Luke Bryan (Capitol Nashville)

Within the first minute of “That's My Kind of Night,” the opening track on Luke Bryan's new album, “Crash My Party,” he cites tailgating, beer drinking and a nameless “pretty girl” in suntan oil and cowboy boots — all standard modern-day signifiers for a country song. Set to an electronically altered bass-and-drum rhythm, the song also refers to a country hip-hop mix tape, a reflection of the tune's arrangement, which mixes banjo, hard-rock guitar riffs and hip-hop production touches. What Bryan's fourth album doesn't offer is many surprises. The current Academy of Country Music entertainer of the year, Bryan sticks with souped-up country rockers and romantic ballads about how guys who like to fish and guzzle beer and drive pickups do better with women and generally have more fun than their counterparts. That theme rings out in the title song and many others, including “Beer in the Headlights,” “We Run This Town,” “Play It Again,” “Out Like That” and on and on. Bryan and producer Jeff Stevens push the edge of how many electronic effects they can use in a country song, but in every other way, Bryan sticks a bit too predictably with a successful formula on “Crash My Party.”

— Associated Press

‘The Civil Wars'

The Civil Wars (Sensibility Music/Columbia)

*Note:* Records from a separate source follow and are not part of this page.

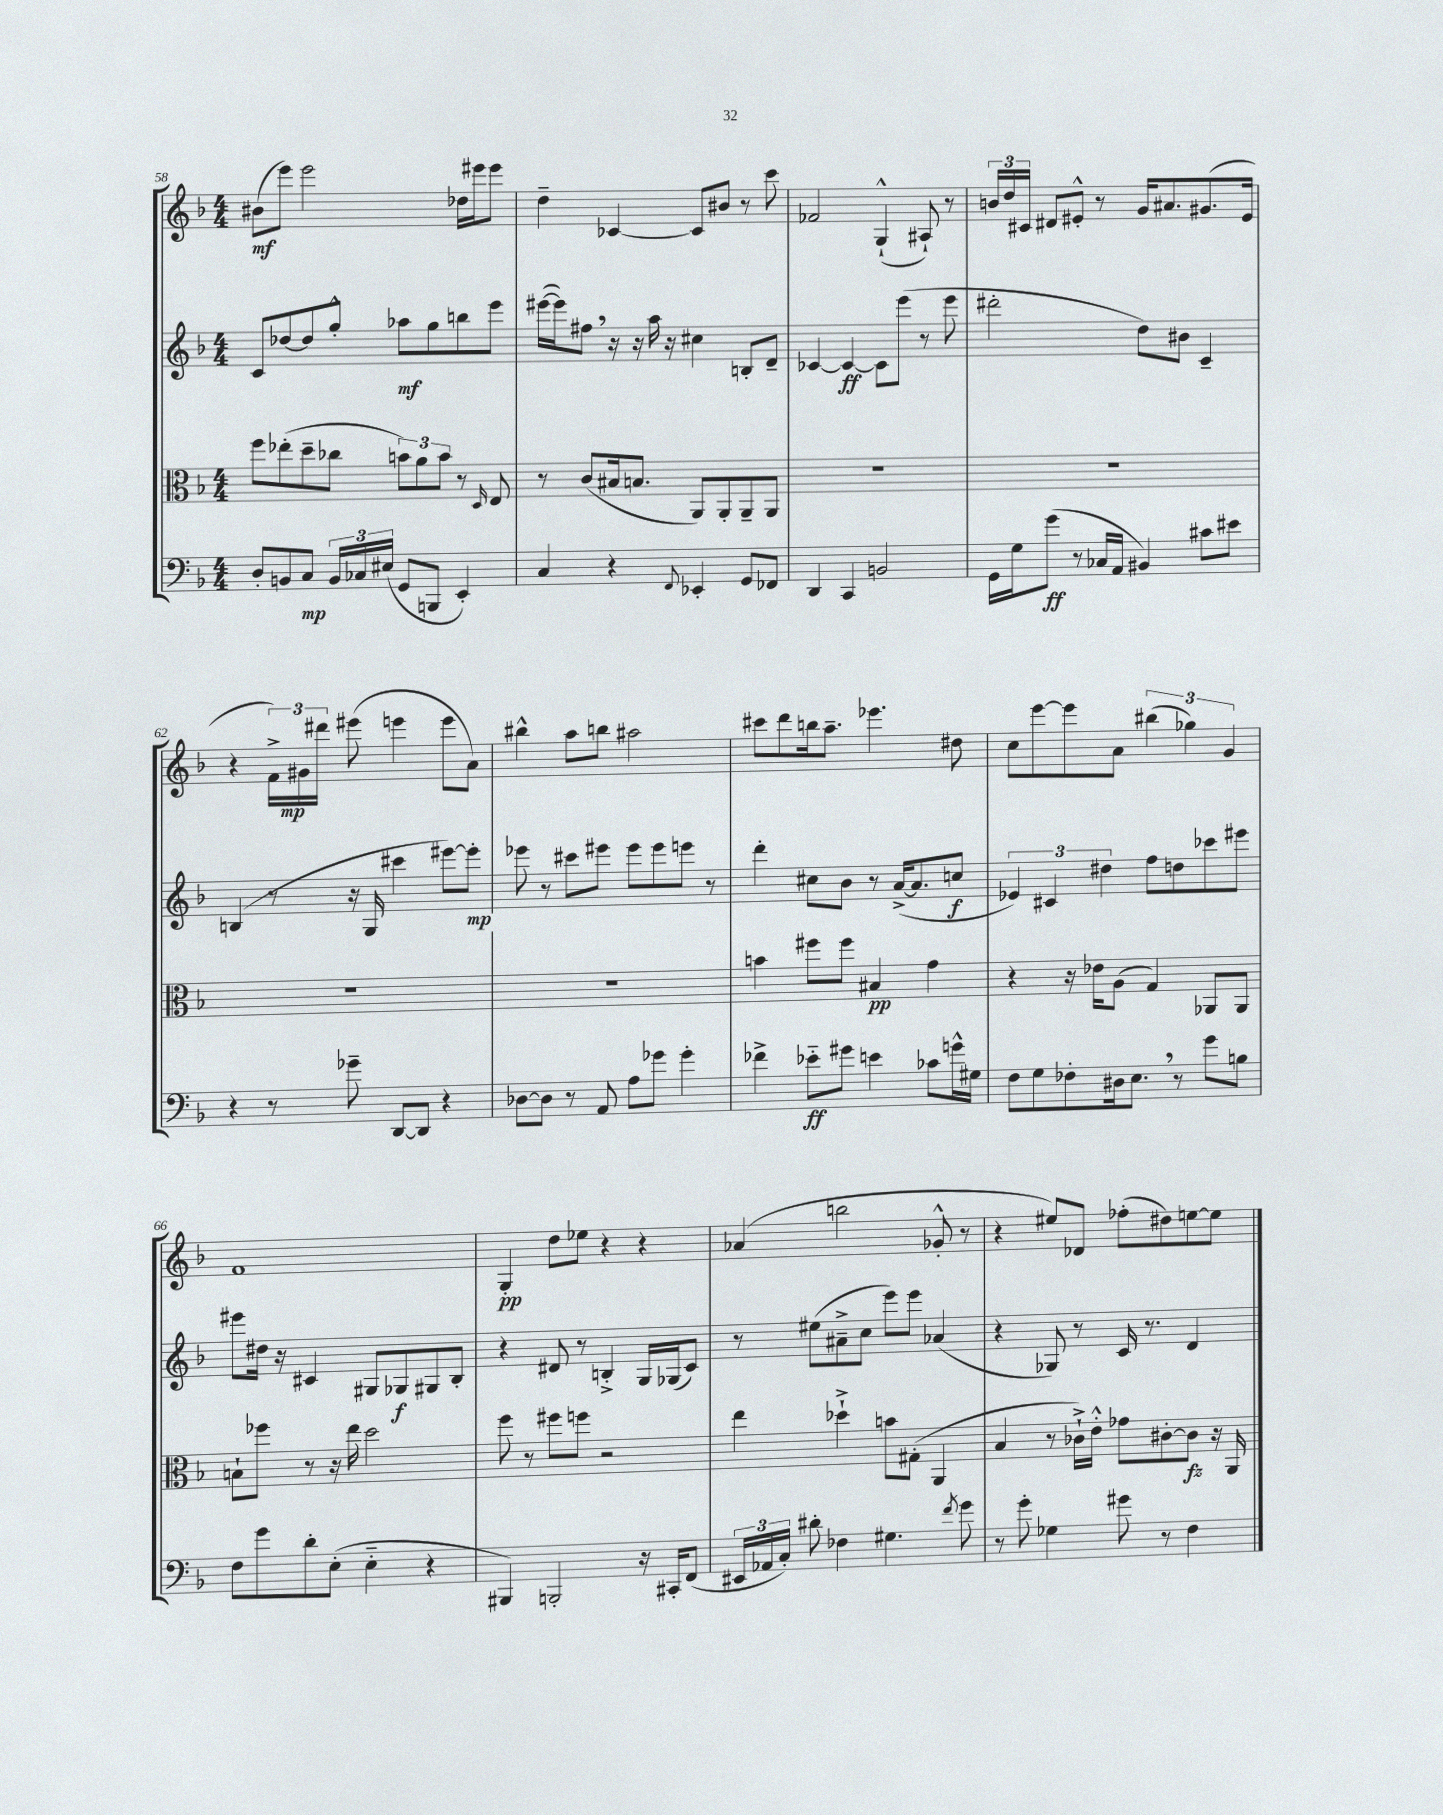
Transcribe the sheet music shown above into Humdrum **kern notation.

**kern	**kern	**kern	**kern
*staff4	*staff3	*staff2	*staff1
*clefF4	*clefC3	*clefG2	*clefG2
*k[b-]	*k[b-]	*k[b-]	*k[b-]
*M4/4	*M4/4	*M4/4	*M4/4
8D'/L	8ff\L	8c/L	(8b#\L
8BB/	(8ee-'\	[8dd-/	8eee\J)
8C/J	8dd~\	8dd-/]	2eee\
24BB/LL	8cc-\J	8gg'^^/J	.
24C-/	.	.	.
(24E#/JJ	.	.	.
8GG/L	12b\L)	8aa-\L	.
.	12a\	.	.
8BBB/J	.	8gg\	.
.	12b\J	.	.
4EE'/)	8r	8bb\	16dd-\LL
.	.	.	16eee#\J
.	16qqD/	.	.
.	8E/	8eee\J	8eee#\J
=	=	=	=
4C/	8r	([16eee#\LL	4dd~\
.	.	16eee#\]J)	.
.	(8c/L	8ff#\J	.
4r	16B#/k	16r	[4c-/
.	8.B/J	16r	.
.	.	16aa\	.
.	.	16r	.
8qqFF/	.	.	.
4EE-'/	8AA/L)	4cc#\	8c-/]L
.	8AA'/	.	8b#/J
8GG/L	8AA~/	8B'/L	8r
8FF-/J	8AA/J	8d~/J	8ccc\
=	=	=	=
4DD/	1r	[4c-/	2f-/
4CC/	.	4c-/_	.
2BB/	.	8c-\]L	(4G`^^/
.	.	(8eee\J	.
.	.	8r	8A#`/)
.	.	8eee\	8r
=	=	=	=
16GG\LL	1r	2ddd#'\	24b/LL
.	.	.	24dd/
16G\J	.	.	.
.	.	.	24c#/JJ
(8g\J	.	.	8d#/L
8r	.	.	8e#'^^/J
16C-/LL	.	.	8r
16AA/JJ	.	.	.
4BB#/)	.	8dd\L)	16g/LK
.	.	.	8.a#/
.	.	8b#\J	.
8c#\L	.	4c~/	(8.g#/
8e#\J	.	.	.
.	.	.	16e#/Jk
=	=	=	=
4r	1r	(4B/	4r
8r	.	8r	24f^\LL)
.	.	.	24g#\
.	.	.	24ddd#\JJ
8g-~\	.	16r	(8eee#\
.	.	16G/	.
[8DD/L	.	4ccc#\	4eee\
8DD/]J	.	.	.
4r	.	[8eee#\L)	8eee\L
.	.	8eee#'\]J	8a\J)
=	=	=	=
[8D-\L	1r	8eee-\	4bb#^^\
8D-\]J	.	8r	.
8r	.	8ccc#\L	8aa\L
8AA/	.	8eee#\J	8bb\J
8A\L	.	8eee#\L	2aa#\
8g-\J	.	8eee#\	.
4g-'\	.	8eee\J	.
.	.	8r	.
=	=	=	=
4f-^\	4b\	4ddd'\	8ccc#\L
.	.	.	8ddd\
8e-'~\L	8ff#\L	8cc#\L	16bb\k
.	.	.	8.aa~\J
8g#\J	8ff#\J	8b-\J	.
4e\	4B#/	8r	4.eee-\
.	.	([16a^/LK	.
.	.	8.a/]	.
8c-\L	4g\	.	.
16g^^\L	.	8cc/J	8dd#\
16G#\JJ	.	.	.
=	=	=	=
8F\L	4r	6e-/)	8cc\L
8G\	.	.	[8eee\
.	.	6c#/	.
8F-'\	16r	.	8eee\]
.	16e-\LK	.	.
.	.	6dd#\	.
16D#\k	(8A\J	.	8a\J
8.E\J	.	.	.
.	4G/)	8ff\L	(6bb#\
8r	.	8dd\	.
.	.	.	6gg-\)
8g\L	8AA-/L	8ccc-\	.
.	.	.	6g/
8B\J	8AA-/J	8eee#\J	.
=	=	=	=
8F\L	8B`\L	8eee#\L	1f
8g\	8ff-\J	16dd#\Jk	.
.	.	16r	.
8d'\	8r	4c#/	.
(8E'\J	16r	.	.
.	16ee\	.	.
4E'~\	2dd\	8G#/L	.
.	.	8G-/	.
4r	.	8G#/	.
.	.	8B-'/J	.
=	=	=	=
4BBB#/)	8ff\	4r	4G'/
.	8r	.	.
2BBB'/	8ff#\L	8d#/	8dd\L
.	8ff\J	8r	8ee-\J
.	2r	4B'^/	4r
16r	.	16G/LL	4r
16CC#'/LK	.	(16G-/J	.
(8FF/J	.	8c/J)	.
=	=	=	=
24EE#/LL	4ee\	8r	(4a-/
24AA-/	.	.	.
24C'/JJ)	.	.	.
8d#'\	.	(8ee#\L	.
4F-\	4dd-`^\	8a#~^\	2bb\
.	.	8cc\J	.
4.G#\	8b\L	8eee\L)	.
.	(8G#'\J	8eee\J	.
.	4AA/	(4a-/	8g-'^^/
8qf/	.	.	.
8g\	.	.	8r
=	=	=	=
8r	4B-/	4r	4r
8g'\	.	.	.
4G-\	8r	8G-/)	8ee#/L)
.	16c-`^\LL)	8r	8d-/J
.	16e'^^\JJ	.	.
8g#\	8g-\L	16c/	(8ff-'\L
.	.	8.r	.
8r	[8c#'\	.	8dd#\)
4F\	8c#\]J	4d/	[8ee\
.	16r	.	8ee\]J
.	16AA/	.	.
==	==	==	==
*-	*-	*-	*-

Joy Williams and John Paul White are the two artists who make up the Civil Wars, whose name is also on the album at hand. I don't know whether they are really as dysfunctional as they seem from a distance, but they act the part well. Their first album, “Barton Hollow,” featured songs of wrong and longing, Möbius-strip harmonies, and tales of enchantment and dissolution. During a tour later, they split, issuing a statement about “internal discord and irreconcilable differences of ambition.” Somehow, here they are again, in an album produced by eclectic visionary Charlie Peacock, with Rick Rubin on the rustic romancer “I Had Me a Girl.” Williams' pure, dulcet tones are more present than White's. Unlike “Barton Hollow,” the pair loses some intimacy to bolder arrangements and instrumentation (as in the bucking blues of “Oh Henry”). What “The Civil Wars” loses in sonic proximity, however, it gains in lyrical strength. “The One That Got Away” has lines like “I got caught up by the chase/ And you got high on every little game/ I wish you were the one that got away.” Whether the duo work better together or apart, “The Civil Wars” is heartbreaking stuff.